Records drawn from a dataset
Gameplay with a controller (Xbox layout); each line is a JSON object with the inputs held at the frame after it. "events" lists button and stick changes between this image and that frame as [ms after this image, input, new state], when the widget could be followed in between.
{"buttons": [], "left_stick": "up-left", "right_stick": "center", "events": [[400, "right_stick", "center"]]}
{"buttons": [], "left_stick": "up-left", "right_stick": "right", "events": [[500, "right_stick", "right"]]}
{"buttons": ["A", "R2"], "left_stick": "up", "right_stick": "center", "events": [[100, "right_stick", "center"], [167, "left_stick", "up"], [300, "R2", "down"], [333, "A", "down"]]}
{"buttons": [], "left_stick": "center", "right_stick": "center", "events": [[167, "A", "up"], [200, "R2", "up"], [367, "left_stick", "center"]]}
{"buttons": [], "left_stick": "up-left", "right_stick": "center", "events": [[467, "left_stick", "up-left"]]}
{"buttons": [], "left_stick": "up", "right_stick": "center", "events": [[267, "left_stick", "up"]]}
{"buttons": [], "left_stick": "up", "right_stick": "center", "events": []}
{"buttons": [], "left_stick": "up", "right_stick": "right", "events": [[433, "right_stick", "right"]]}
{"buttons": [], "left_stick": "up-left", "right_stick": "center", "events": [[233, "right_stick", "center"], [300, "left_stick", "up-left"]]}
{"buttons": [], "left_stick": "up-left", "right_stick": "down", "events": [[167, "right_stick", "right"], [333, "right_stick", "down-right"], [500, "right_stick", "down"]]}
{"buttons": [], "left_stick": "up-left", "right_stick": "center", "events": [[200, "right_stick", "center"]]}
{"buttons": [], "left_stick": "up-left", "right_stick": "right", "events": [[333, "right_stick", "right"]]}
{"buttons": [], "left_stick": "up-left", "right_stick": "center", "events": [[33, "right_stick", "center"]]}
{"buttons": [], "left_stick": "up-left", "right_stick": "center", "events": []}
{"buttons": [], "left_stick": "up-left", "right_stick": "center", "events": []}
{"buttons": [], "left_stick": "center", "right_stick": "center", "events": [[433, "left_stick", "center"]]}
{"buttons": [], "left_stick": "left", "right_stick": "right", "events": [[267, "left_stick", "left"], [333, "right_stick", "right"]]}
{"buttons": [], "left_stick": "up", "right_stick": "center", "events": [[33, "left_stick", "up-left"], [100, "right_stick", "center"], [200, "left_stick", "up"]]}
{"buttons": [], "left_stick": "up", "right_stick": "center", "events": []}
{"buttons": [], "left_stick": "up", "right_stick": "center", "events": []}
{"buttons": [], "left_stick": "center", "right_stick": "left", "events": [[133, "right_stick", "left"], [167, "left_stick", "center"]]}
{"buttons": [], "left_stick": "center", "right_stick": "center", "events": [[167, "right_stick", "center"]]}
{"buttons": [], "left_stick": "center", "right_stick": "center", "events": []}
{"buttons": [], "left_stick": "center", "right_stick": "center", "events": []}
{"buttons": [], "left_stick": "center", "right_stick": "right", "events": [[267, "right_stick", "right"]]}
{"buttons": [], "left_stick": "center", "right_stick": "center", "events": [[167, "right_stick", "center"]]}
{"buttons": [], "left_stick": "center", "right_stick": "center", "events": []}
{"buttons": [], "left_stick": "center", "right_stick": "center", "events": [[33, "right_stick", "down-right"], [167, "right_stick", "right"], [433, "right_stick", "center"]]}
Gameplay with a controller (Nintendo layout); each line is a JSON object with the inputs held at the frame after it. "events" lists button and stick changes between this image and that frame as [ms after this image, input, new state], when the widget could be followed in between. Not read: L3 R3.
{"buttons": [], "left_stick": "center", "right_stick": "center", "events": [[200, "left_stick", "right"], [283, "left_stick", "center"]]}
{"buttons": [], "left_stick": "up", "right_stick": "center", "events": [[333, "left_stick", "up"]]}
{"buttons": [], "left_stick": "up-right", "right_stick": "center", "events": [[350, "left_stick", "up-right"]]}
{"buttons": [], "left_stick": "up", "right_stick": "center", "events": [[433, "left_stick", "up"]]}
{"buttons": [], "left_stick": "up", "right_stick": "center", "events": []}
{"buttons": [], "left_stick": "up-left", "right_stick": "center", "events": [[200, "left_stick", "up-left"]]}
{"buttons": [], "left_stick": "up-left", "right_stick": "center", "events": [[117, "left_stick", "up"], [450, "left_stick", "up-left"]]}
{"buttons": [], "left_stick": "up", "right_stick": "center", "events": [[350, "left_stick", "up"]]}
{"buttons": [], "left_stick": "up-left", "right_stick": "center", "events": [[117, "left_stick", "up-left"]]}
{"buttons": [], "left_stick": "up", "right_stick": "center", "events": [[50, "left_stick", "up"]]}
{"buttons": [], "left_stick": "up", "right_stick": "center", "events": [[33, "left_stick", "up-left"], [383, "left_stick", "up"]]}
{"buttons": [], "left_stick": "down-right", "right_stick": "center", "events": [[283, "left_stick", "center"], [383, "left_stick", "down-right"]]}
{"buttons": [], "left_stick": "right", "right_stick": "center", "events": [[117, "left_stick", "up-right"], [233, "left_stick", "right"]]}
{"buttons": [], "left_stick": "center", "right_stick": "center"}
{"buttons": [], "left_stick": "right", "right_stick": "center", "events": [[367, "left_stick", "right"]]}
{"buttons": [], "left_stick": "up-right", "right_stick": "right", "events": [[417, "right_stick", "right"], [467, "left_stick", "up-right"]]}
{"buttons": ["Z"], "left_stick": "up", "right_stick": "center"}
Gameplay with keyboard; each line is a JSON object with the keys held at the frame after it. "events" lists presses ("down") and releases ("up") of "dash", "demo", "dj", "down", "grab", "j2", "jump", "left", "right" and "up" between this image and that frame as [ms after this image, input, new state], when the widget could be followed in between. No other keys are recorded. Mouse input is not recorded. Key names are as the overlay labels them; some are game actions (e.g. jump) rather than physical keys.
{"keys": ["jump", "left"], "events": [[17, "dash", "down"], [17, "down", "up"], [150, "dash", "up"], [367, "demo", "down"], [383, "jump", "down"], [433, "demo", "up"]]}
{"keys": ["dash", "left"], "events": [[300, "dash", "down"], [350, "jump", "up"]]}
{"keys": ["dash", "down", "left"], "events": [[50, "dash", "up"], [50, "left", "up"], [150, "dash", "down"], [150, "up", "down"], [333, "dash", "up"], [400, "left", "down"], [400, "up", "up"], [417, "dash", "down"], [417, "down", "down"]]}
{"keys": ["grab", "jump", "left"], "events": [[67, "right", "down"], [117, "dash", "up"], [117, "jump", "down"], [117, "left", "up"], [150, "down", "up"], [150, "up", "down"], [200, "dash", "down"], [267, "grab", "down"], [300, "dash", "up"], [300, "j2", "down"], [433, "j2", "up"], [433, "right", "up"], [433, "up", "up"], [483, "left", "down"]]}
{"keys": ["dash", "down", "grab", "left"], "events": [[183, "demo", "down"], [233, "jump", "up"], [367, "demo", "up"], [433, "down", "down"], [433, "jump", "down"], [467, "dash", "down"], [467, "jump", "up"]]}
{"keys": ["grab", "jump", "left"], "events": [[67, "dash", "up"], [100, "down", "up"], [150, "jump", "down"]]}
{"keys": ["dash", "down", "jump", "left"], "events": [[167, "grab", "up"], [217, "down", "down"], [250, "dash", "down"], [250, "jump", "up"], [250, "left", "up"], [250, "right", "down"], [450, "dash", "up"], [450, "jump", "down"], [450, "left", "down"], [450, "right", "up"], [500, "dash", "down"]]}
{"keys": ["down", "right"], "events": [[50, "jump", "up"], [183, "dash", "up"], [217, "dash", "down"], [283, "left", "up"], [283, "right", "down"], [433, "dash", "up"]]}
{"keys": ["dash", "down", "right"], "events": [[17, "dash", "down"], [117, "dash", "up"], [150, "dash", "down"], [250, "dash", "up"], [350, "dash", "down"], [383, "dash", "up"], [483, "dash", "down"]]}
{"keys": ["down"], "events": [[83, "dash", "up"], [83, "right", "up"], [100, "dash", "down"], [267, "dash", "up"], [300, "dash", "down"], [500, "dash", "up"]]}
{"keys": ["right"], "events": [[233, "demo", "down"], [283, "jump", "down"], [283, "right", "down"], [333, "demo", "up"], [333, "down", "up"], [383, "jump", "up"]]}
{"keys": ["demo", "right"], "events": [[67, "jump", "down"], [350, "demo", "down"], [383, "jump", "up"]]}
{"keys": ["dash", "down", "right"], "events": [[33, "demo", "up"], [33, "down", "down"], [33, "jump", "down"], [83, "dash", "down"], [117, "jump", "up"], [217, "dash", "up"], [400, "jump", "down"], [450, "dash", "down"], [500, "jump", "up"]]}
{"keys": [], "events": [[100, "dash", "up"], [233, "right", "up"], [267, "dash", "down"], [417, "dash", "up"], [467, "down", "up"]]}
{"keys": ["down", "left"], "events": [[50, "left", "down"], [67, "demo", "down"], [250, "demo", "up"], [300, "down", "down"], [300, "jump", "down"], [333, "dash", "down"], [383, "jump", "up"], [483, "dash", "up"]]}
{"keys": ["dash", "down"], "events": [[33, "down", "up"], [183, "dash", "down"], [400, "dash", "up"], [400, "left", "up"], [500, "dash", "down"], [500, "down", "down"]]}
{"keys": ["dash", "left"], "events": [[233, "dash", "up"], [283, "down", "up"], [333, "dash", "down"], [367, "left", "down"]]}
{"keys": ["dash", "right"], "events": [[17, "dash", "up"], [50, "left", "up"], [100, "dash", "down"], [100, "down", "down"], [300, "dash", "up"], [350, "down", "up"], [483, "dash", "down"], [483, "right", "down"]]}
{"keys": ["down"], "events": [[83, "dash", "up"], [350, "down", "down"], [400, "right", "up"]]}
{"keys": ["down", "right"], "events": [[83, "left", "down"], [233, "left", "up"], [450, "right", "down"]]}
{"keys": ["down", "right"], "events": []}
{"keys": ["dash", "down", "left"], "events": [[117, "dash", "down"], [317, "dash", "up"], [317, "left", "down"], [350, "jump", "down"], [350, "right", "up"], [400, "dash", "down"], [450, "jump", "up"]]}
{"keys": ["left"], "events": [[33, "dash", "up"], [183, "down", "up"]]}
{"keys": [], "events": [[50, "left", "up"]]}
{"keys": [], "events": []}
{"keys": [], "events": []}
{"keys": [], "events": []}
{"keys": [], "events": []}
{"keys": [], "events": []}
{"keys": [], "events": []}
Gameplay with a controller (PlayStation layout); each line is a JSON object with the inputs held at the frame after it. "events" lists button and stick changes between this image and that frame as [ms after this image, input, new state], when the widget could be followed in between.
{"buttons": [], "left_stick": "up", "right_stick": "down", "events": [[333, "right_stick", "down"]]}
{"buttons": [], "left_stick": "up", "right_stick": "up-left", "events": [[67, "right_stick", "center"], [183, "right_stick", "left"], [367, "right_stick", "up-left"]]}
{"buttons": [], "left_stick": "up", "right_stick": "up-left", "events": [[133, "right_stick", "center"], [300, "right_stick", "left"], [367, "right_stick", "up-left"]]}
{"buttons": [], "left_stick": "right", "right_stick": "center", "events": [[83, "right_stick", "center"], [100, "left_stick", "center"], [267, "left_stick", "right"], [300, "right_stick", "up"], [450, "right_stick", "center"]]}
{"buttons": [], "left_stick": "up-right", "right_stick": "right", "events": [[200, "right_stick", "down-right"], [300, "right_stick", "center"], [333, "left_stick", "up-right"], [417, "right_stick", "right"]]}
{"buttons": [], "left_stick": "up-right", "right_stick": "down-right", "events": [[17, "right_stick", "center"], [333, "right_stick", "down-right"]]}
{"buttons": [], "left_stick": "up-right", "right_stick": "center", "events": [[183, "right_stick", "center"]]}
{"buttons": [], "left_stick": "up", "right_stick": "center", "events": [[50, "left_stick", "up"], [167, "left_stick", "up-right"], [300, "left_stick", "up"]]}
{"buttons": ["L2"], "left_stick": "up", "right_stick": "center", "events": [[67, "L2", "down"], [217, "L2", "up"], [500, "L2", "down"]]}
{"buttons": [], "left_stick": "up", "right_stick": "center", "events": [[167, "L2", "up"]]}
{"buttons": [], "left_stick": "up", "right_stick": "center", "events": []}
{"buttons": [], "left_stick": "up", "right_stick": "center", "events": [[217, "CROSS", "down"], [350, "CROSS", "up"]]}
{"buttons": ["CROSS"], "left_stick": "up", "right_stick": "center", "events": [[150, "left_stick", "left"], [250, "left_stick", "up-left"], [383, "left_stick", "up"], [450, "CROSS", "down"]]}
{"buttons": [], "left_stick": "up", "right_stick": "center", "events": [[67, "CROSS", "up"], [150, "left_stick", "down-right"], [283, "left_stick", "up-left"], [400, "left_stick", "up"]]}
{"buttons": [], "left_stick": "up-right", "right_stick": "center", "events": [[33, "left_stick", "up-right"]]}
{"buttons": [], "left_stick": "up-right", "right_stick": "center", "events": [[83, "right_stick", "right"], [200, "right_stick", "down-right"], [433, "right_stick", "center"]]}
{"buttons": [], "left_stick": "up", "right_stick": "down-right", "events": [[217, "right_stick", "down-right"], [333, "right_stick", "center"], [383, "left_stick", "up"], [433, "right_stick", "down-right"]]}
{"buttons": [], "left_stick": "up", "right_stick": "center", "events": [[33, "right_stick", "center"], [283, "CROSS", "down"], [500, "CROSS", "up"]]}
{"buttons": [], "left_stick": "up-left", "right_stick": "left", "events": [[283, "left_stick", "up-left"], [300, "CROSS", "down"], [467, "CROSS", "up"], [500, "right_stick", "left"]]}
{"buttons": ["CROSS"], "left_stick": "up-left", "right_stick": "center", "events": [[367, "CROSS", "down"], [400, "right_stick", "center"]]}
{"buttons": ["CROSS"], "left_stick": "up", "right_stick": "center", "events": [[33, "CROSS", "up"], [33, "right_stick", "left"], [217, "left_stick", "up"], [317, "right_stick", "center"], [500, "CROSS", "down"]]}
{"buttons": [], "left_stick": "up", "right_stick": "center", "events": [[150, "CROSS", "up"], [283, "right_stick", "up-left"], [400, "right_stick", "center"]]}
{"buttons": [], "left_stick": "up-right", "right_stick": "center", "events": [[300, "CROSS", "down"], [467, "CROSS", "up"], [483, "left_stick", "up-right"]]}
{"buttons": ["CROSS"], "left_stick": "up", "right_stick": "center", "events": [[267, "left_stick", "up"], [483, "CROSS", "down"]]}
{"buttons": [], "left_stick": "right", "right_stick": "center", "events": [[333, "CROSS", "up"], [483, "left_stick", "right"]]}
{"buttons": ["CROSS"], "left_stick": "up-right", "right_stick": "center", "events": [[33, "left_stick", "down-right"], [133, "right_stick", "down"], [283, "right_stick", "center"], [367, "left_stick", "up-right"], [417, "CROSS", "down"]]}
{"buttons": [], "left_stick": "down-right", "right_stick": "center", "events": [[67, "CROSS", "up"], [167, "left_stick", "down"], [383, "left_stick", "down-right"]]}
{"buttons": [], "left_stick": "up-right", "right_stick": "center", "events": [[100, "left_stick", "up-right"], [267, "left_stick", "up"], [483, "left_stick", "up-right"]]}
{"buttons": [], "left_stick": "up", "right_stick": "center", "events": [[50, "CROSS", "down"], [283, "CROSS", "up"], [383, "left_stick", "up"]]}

▸ What is being asked
Each line above that contains "inputs" counts once; report the total of such lines and nothing more.

▸ Result below
3